_TASK PROMPT_.
From the listing below, extract everything from the line containing "of our lives" down to the line containing "that he reall", both lines included, and reproduce it word for word. Leave the pictures out of your answer.

_DATA FOR ANALYSIS_.
/---

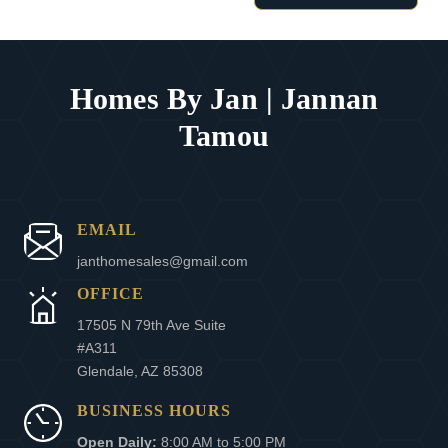
Homes By Jan | Jannan
Tamou
EMAIL
janthomesales@gmail.com
OFFICE
17505 N 79th Ave Suite
#A311
Glendale, AZ 85308
BUSINESS HOURS
Open Daily:
8:00 AM to 5:00 PM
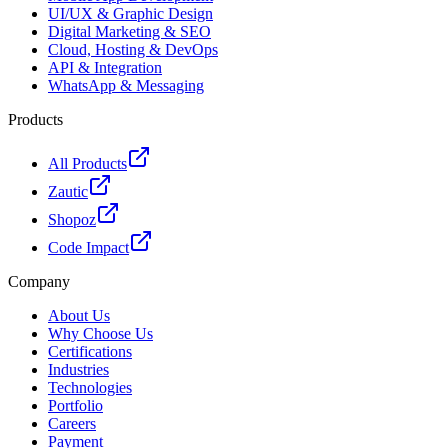
UI/UX & Graphic Design
Digital Marketing & SEO
Cloud, Hosting & DevOps
API & Integration
WhatsApp & Messaging
Products
All Products
Zautic
Shopoz
Code Impact
Company
About Us
Why Choose Us
Certifications
Industries
Technologies
Portfolio
Careers
Payment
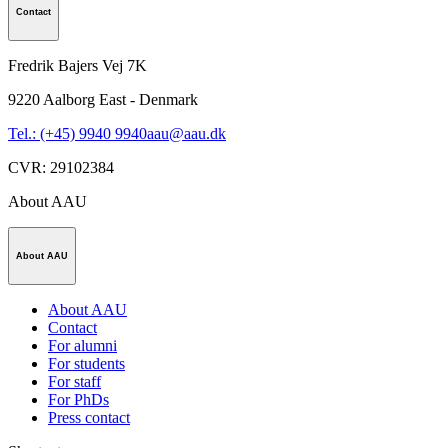
Contact
Fredrik Bajers Vej 7K
9220
Aalborg East - Denmark
Tel.: (+45) 9940 9940
aau@aau.dk
CVR
:
29102384
About AAU
About AAU
About AAU
Contact
For alumni
For students
For staff
For PhDs
Press contact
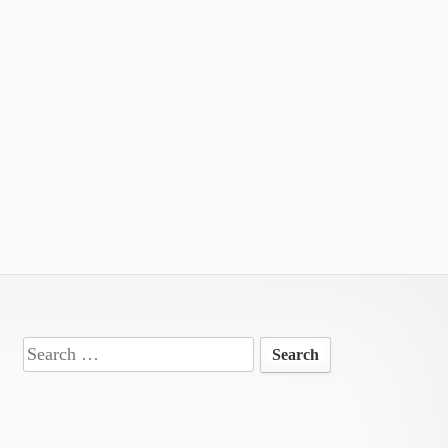
Search
for:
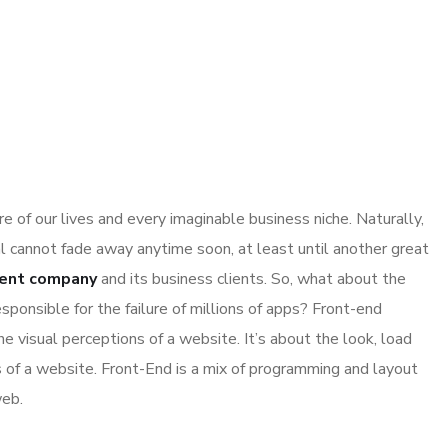
 of our lives and every imaginable business niche. Naturally,
l cannot fade away anytime soon, at least until another great
ent company
and its business clients. So, what about the
sponsible for the failure of millions of apps? Front-end
 visual perceptions of a website. It’s about the look, load
s of a website. Front-End is a mix of programming and layout
web.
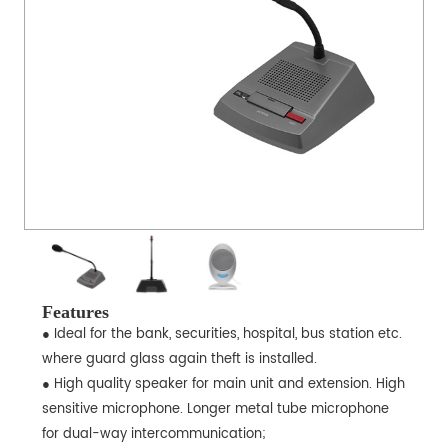
Features
● Ideal for the bank, securities, hospital, bus station etc.
where guard glass again theft is installed.
● High quality speaker for main unit and extension. High
sensitive microphone. Longer metal tube microphone
for dual-way intercommunication;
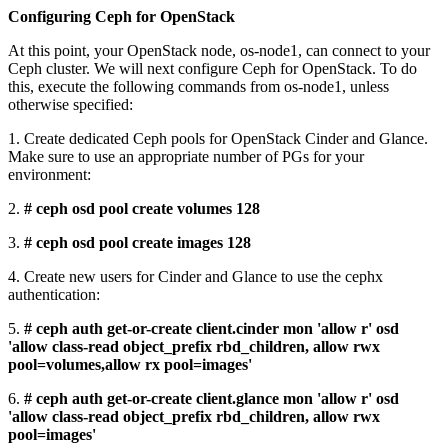
Configuring Ceph for OpenStack
At this point, your OpenStack node, os-node1, can connect to your
Ceph cluster. We will next configure Ceph for OpenStack. To do
this, execute the following commands from os-node1, unless
otherwise specified:
1. Create dedicated Ceph pools for OpenStack Cinder and Glance.
Make sure to use an appropriate number of PGs for your
environment:
2.
# ceph osd pool create volumes 128
3.
# ceph osd pool create images 128
4. Create new users for Cinder and Glance to use the cephx
authentication:
5.
# ceph auth get-or-create client.cinder mon 'allow r' osd
'allow class-read object_prefix rbd_children, allow rwx
pool=volumes,allow rx pool=images'
6.
# ceph auth get-or-create client.glance mon 'allow r' osd
'allow class-read object_prefix rbd_children, allow rwx
pool=images'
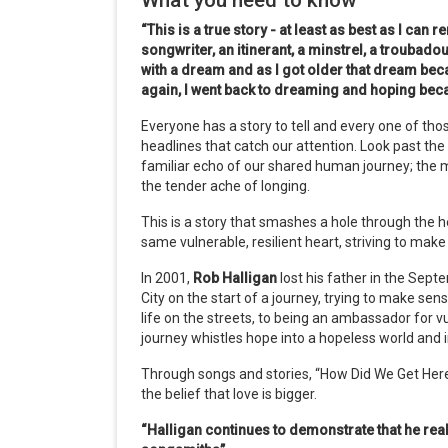
What you need to know
“This is a true story - at least as best as I can 
songwriter, an itinerant, a minstrel, a troubado
with a dream and as I got older that dream be
again, I went back to dreaming and hoping becau
Everyone has a story to tell and every one of thos
headlines that catch our attention. Look past the h
familiar echo of our shared human journey; the m
the tender ache of longing.
This is a story that smashes a hole through the 
same vulnerable, resilient heart, striving to make 
In 2001,
Rob Halligan
lost his father in the Sep
City on the start of a journey, trying to make se
life on the streets, to being an ambassador for v
journey whistles hope into a hopeless world and i
Through songs and stories, “How Did We Get Here
the belief that love is bigger.
“Halligan continues to demonstrate that he reall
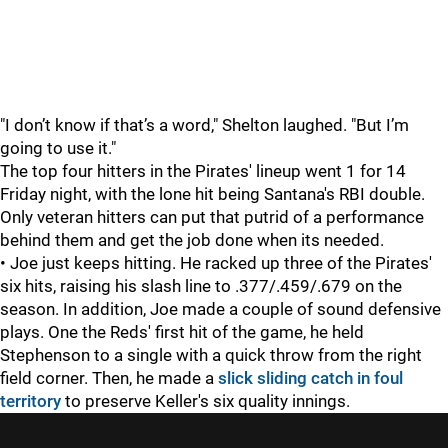
"I don’t know if that’s a word," Shelton laughed. "But I’m
going to use it."
The top four hitters in the Pirates' lineup went 1 for 14
Friday night, with the lone hit being Santana's RBI double.
Only veteran hitters can put that putrid of a performance
behind them and get the job done when its needed.
• Joe just keeps hitting. He racked up three of the Pirates'
six hits, raising his slash line to .377/.459/.679 on the
season. In addition, Joe made a couple of sound defensive
plays. One the Reds' first hit of the game, he held
Stephenson to a single with a quick throw from the right
field corner. Then, he made a
slick sliding catch in foul
territory
to preserve Keller's six quality innings.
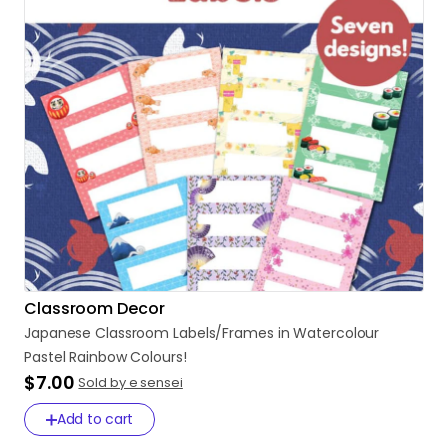
Classroom Decor
Japanese
Classroom
Labels
​/​
Frames
in
Watercolour
Pastel
Rainbow
Colours!
$7.00
Sold by e sensei
Add to cart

\---

_ANSWER SECTION_.
 of our lives and every imaginable business niche. Naturally,
l cannot fade away anytime soon, at least until another great
ent company
and its business clients. So, what about the
sponsible for the failure of millions of apps? Front-end
 visual perceptions of a website. It’s about the look, load
s of a website. Front-End is a mix of programming and layout
web.
Features
● Ideal for the bank, securities, hospital, bus station etc.
where guard glass again theft is installed.
● High quality speaker for main unit and extension. High
sensitive microphone. Longer metal tube microphone
for dual-way intercommunication;
Configuring Ceph for OpenStack
At this point, your OpenStack node, os-node1, can connect to your
Ceph cluster. We will next configure Ceph for OpenStack. To do
this, execute the following commands from os-node1, unless
otherwise specified:
1. Create dedicated Ceph pools for OpenStack Cinder and Glance.
Make sure to use an appropriate number of PGs for your
environment:
2.
# ceph osd pool create volumes 128
3.
# ceph osd pool create images 128
4. Create new users for Cinder and Glance to use the cephx
authentication:
5.
# ceph auth get-or-create client.cinder mon 'allow r' osd
'allow class-read object_prefix rbd_children, allow rwx
pool=volumes,allow rx pool=images'
6.
# ceph auth get-or-create client.glance mon 'allow r' osd
'allow class-read object_prefix rbd_children, allow rwx
pool=images'
What you need to know
“This is a true story - at least as best as I can 
songwriter, an itinerant, a minstrel, a troubado
with a dream and as I got older that dream be
again, I went back to dreaming and hoping becau
Everyone has a story to tell and every one of thos
headlines that catch our attention. Look past the h
familiar echo of our shared human journey; the m
the tender ache of longing.
This is a story that smashes a hole through the 
same vulnerable, resilient heart, striving to make 
In 2001,
Rob Halligan
lost his father in the Sep
City on the start of a journey, trying to make se
life on the streets, to being an ambassador for v
journey whistles hope into a hopeless world and i
Through songs and stories, “How Did We Get Here
the belief that love is bigger.
“Halligan continues to demonstrate that he reall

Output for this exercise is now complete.